太った中年

日本男児たるもの

凡庸な作品

2008-09-30 | weblog

これは天麩羅籠。友達のお店で簡単に撮った。なかなかのデキだと自惚れてはイケナイ。凡庸な作品であることは歪めない。似たような写真は山のようにあるだろう。そう言えば、現代美術のアーティスト、故ナム・ジュン・パイクがビデオでアート作品を作り始めたころ、ある美術誌のインタビューで「これだけ情報が発達すれば今までの芸術作品は世界のどこかで誰かが同じことを考え、制作している」と発言していた。30年以上も昔の話だ。当時のパイクによれば技術の進化(ビデオ)自体が芸術となる。

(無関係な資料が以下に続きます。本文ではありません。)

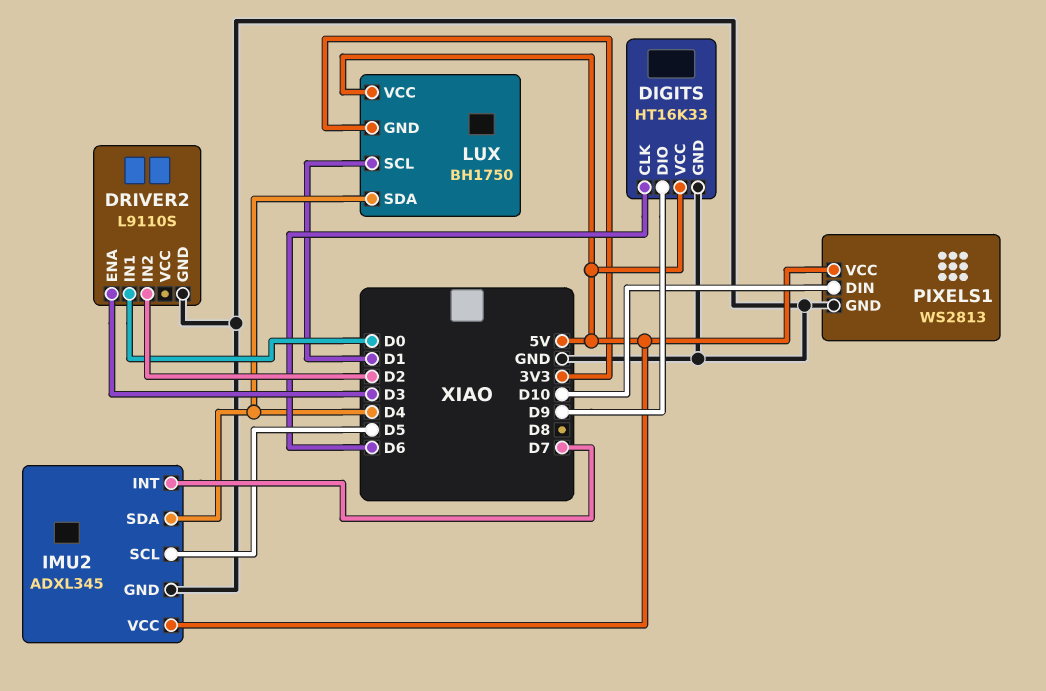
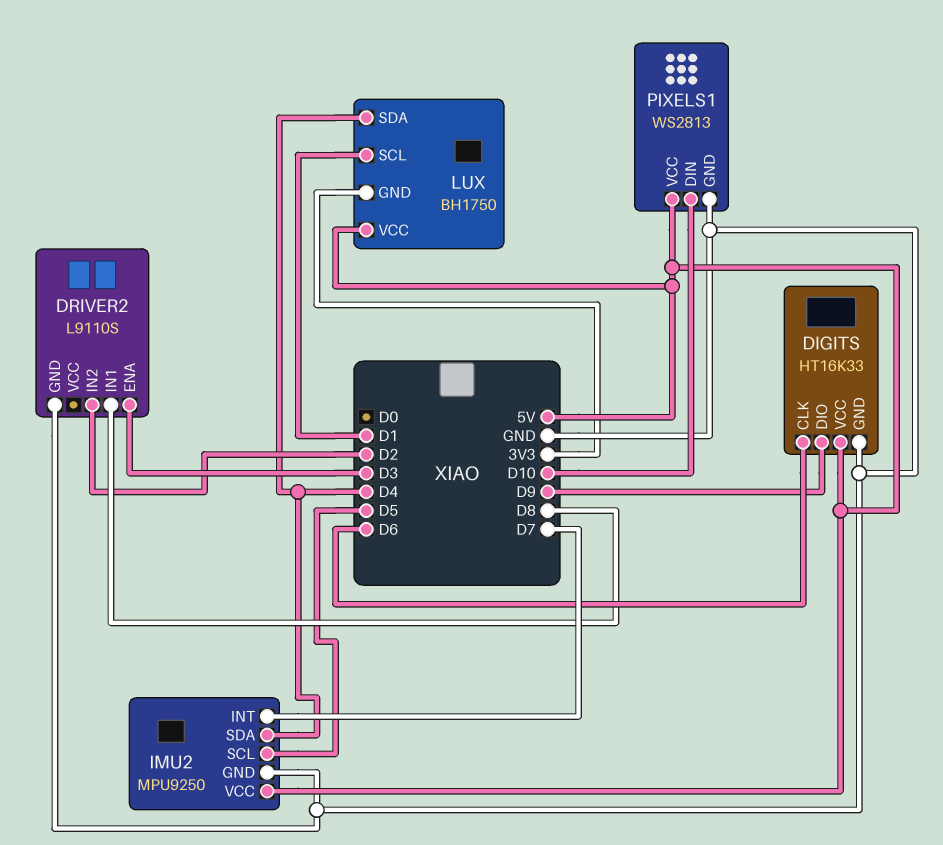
DRIVER2 pin IN1: D0 -> D8
IMU2: ADXL345 -> MPU9250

これは現代芸術が始まったイタリア未来派のメッセージでもあり、技術の進化によって作品(商品でもいい)が決定されるならデジタル技術の写真は、それそのものだろう。そして、現在、インターネットが発展して新しい情報が瞬時に世界を網羅していることを思えば、世界のどこかで誰かが同じことをしている。そう考えたほうがいい。どうしたって凡庸なのだ。オリジナリティーなんてことは大して重要でなく、デジタル技術の進化/差異に依拠して、ひたすら個人的な視覚の快楽を追及して飽きたらヤメればよいと考えている。